The letter praises the Trump administration’s plan to create a Conscience and Religious Freedom Division within the health department’s Office for Civil Rights. The division would be responsible for enforcing the rights of conscientious objectors within the medical community.

“The healthcare field necessarily involves actions and decisions that implicate religious and moral convictions about human dignity and the sanctity of human life,” it says. “End-of-life care, final directives for those on life support, contraception, sterilization procedures, abortions, and various other invasive procedures all raise serious dilemmas for healthcare providers who hold a wide range of religious and moral convictions.”

But critics, including LGBT legal defense organization Lambda Legal, say the new division is “explicitly intended to facilitate refusals of medically necessary health care in the name of religion” and could lead to everything from life-endangerment to harassment.

The group highlighted previous clients that have faced religion-based discrimination, including that of Guadalupe Benitez, who was refused infertility treatments because doctors objected to helping lesbian patients get pregnant, and Naya Taylor, a transgender woman who was refused hormone replacement therapy because of the religious beliefs of doctors at the clinic.

“This new proposal is alarming because it invites an increase in such religion-based mistreatment of LGBT people and others by licensed health professionals, including those receiving substantial federal funding,” Lambda Legal wrote in an analysis of the policy. “This discrimination contributes to persistent health disparities for LGBT people and people living with HIV.”

In announcing the new conscience protections, the Trump administration also rescinded 2016 guidance that limited states’ authority to regulate providers in their states — namely, disqualifying abortion providers from their Medicaid programs.

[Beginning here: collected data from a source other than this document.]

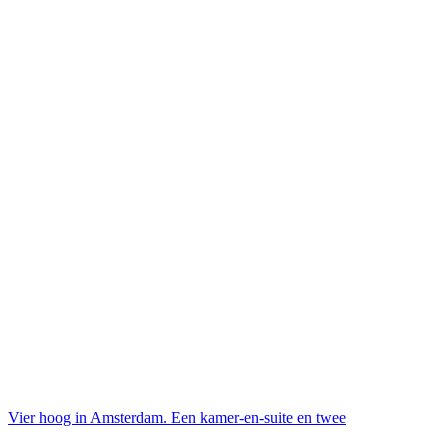
Vier hoog in Amsterdam. Een kamer-en-suite en twee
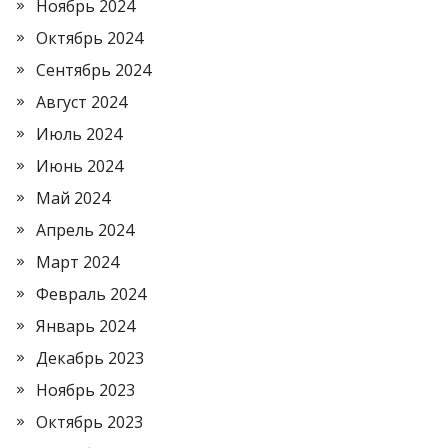
Ноябрь 2024
Октябрь 2024
Сентябрь 2024
Август 2024
Июль 2024
Июнь 2024
Май 2024
Апрель 2024
Март 2024
Февраль 2024
Январь 2024
Декабрь 2023
Ноябрь 2023
Октябрь 2023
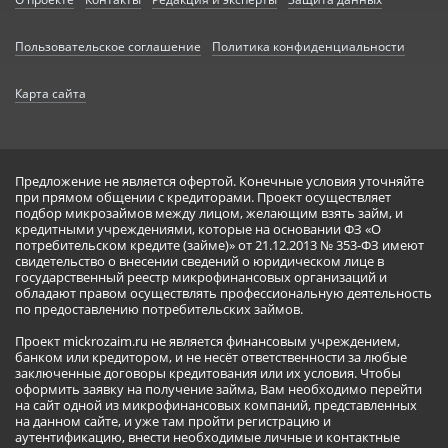
Пользовательское соглашение
Политика конфиденциальности
Карта сайта
Предложение не является офертой. Конечные условия уточняйте
при прямом общении с кредиторами. Проект осуществляет
подбор микрозаймов между лицом, желающим взять займ, и
кредитными учреждениями, которые на основании ФЗ «О
потребительском кредите (займе)» от 21.12.2013 № 353-ФЗ имеют
свидетельство о внесении сведений о юридическом лице в
государственный реестр микрофинансовых организаций и
обладают правом осуществлять профессиональную деятельность
по предоставлению потребительских займов.
Проект mickrozaim.ru не является финансовым учреждением,
банком или кредитором, и не несёт ответственности за любые
заключенные договоры кредитования или их условия. Чтобы
оформить заявку на получение займа, Вам необходимо перейти
на сайт одной из микрофинансовых компаний, представленных
на данном сайте, и уже там пройти регистрацию и
аутентификацию, внести необходимые личные и контактные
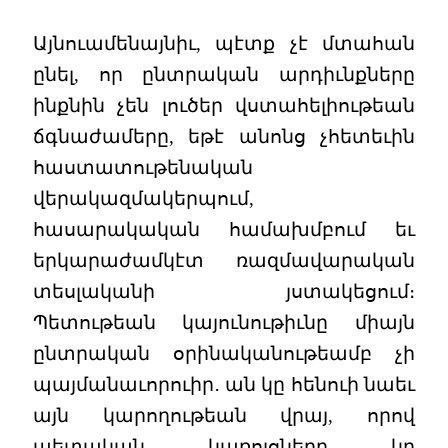
Այնուամենայնիւ, պէտք չէ մտահան
ընել, որ ընտրական արդիւնքները
ինքնին չեն լուծեր վստահելիութեան
ճգնաժամերը, եթէ անոնց չհետեւին
հաստատութենական
վերակազմակերպում,
հասարակական համախմբում եւ
երկարաժամկէտ ռազմավարական
տեսլականի յստակեցում։
Պետութեան կայունութիւնը միայն
ընտրական օրինականութեամբ չի
պայմանաւորուիր․ ան կը հենուի նաեւ
այն կարողութեան վրայ, որով
պետական կառոյցները կը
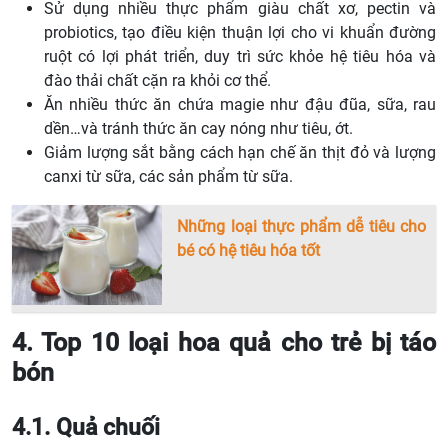
Sử dụng nhiều thực phẩm giàu chất xơ, pectin và
probiotics, tạo điều kiện thuận lợi cho vi khuẩn đường
ruột có lợi phát triển, duy trì sức khỏe hệ tiêu hóa và
đào thải chất cặn ra khỏi cơ thể.
Ăn nhiều thức ăn chứa magie như đậu đũa, sữa, rau
dền…và tránh thức ăn cay nóng như tiêu, ớt.
Giảm lượng sắt bằng cách hạn chế ăn thịt đỏ và lượng
canxi từ sữa, các sản phẩm từ sữa.
Những loại thực phẩm dễ tiêu cho
bé có hệ tiêu hóa tốt
4. Top 10 loại hoa quả cho trẻ bị táo
bón
4.1. Quả chuối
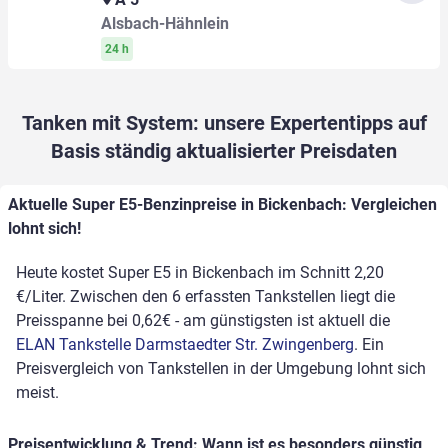
Alsbach-Hähnlein
24 h
Tanken mit System: unsere Expertentipps auf
Basis ständig aktualisierter Preisdaten
Aktuelle Super E5-Benzinpreise in Bickenbach: Vergleichen
lohnt sich!
Heute kostet Super E5 in Bickenbach im Schnitt 2,20
€/Liter. Zwischen den 6 erfassten Tankstellen liegt die
Preisspanne bei 0,62€ - am günstigsten ist aktuell die
ELAN Tankstelle Darmstaedter Str. Zwingenberg
. Ein
Preisvergleich von Tankstellen in der Umgebung lohnt sich
meist.
Preisentwicklung & Trend: Wann ist es besonders günstig,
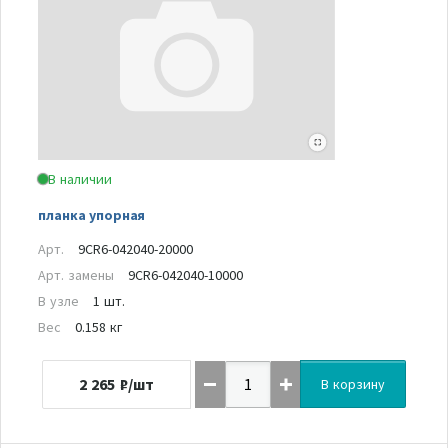
В наличии
планка упорная
Арт.
9CR6-042040-20000
Арт. замены
9CR6-042040-10000
В узле
1 шт.
Вес
0.158 кг
2 265
₽/шт
В корзину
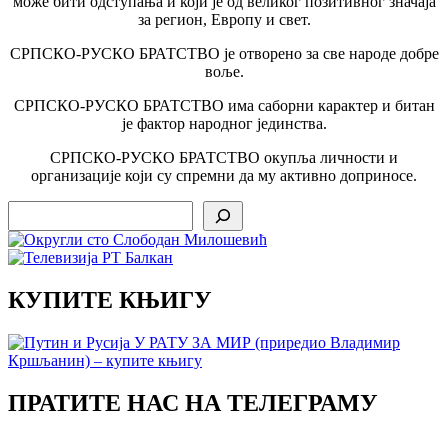
може бити одступања и који је од великог позитивног значаја
за регион, Европу и свет.
СРПСКО-РУСКО БРАТСТВО је отворено за све народе добре
воље.
СРПСКО-РУСКО БРАТСТВО има саборни карактер и битан
је фактор народног јединства.
СРПСКО-РУСКО БРАТСТВО окупља личности и
организације који су спремни да му активно доприносе.
Search
КУПИТЕ КЊИГУ
ПРАТИТЕ НАС НА ТЕЛЕГРАМУ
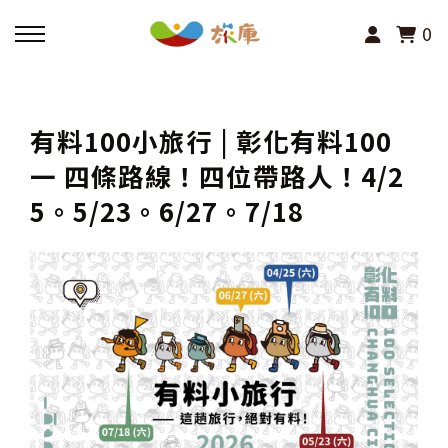
0
回主選單
有料100小旅行 | 彰化有料100
活動報名
一 四條路線！四位帶路人！4/2
5。5/23。6/27。7/18
小旅行及主題導覽
講座、體驗與課程
其他活動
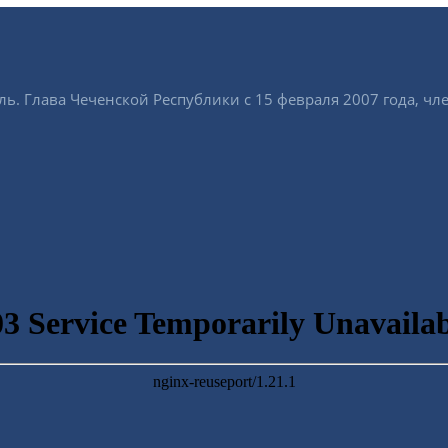
ь. Глава Чеченской Республики с 15 февраля 2007 года, чл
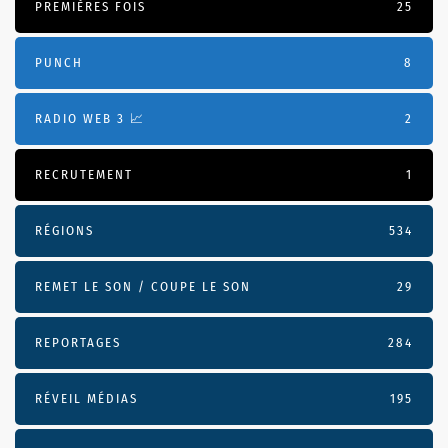
PREMIÈRES FOIS
25
PUNCH
8
RADIO WEB 3 📈
2
RECRUTEMENT
1
RÉGIONS
534
REMET LE SON / COUPE LE SON
29
REPORTAGES
284
RÉVEIL MÉDIAS
195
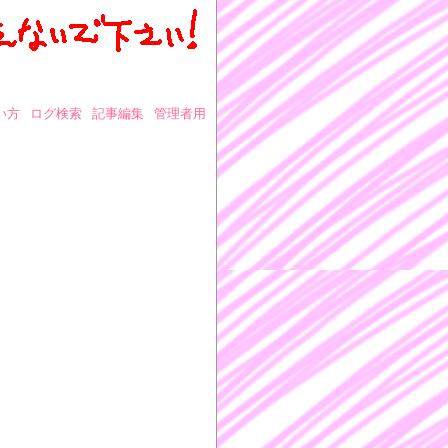
い方
ログ検索
記事編集
管理者用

“Americans of faith should feel at home in our health system, not discriminated against,” then-Acting HHS Secretary Eric D. Hargan said in a January announcement. “And states should have the right to take reasonable steps in overseeing their Medicaid programs and being good stewards of public funds.”

The American Civil Liberties Union, however, raises the prospect that the protections will lead to ambulance drivers refusing to transport a patient who is planning to have an abortion or refusing care to transgender patients.

“Religious liberty doesn’t include a right to be exempt from laws protecting our health or barring discrimination,” said Louise Melling, deputy legal director at the American Civil Liberties Union. “Medical standards, not religious belief, should guide medical care. Denying patients health care is not liberty. Choosing your patients based on their gender or gender expression is not freedom. Should the administration choose to move forward to implement a discriminatory policy, we will see them in court.”

Laxalt’s office didn’t respond to a request for further comment about the letter.

The attorney general has been active in advocating for religious liberty policies, signing an amicus brief in August in favor of a Washington florist who objected on religious grounds to creating a custom arrangement for a same-sex wedding. He’s also intervened in abortion matters, signing an amicus brief opposing the method most commonly used to carry out later, second-trimester abortions, and supporting pro-life crisis pregnancy centers against a California law requiring them to notify clients of abortion options.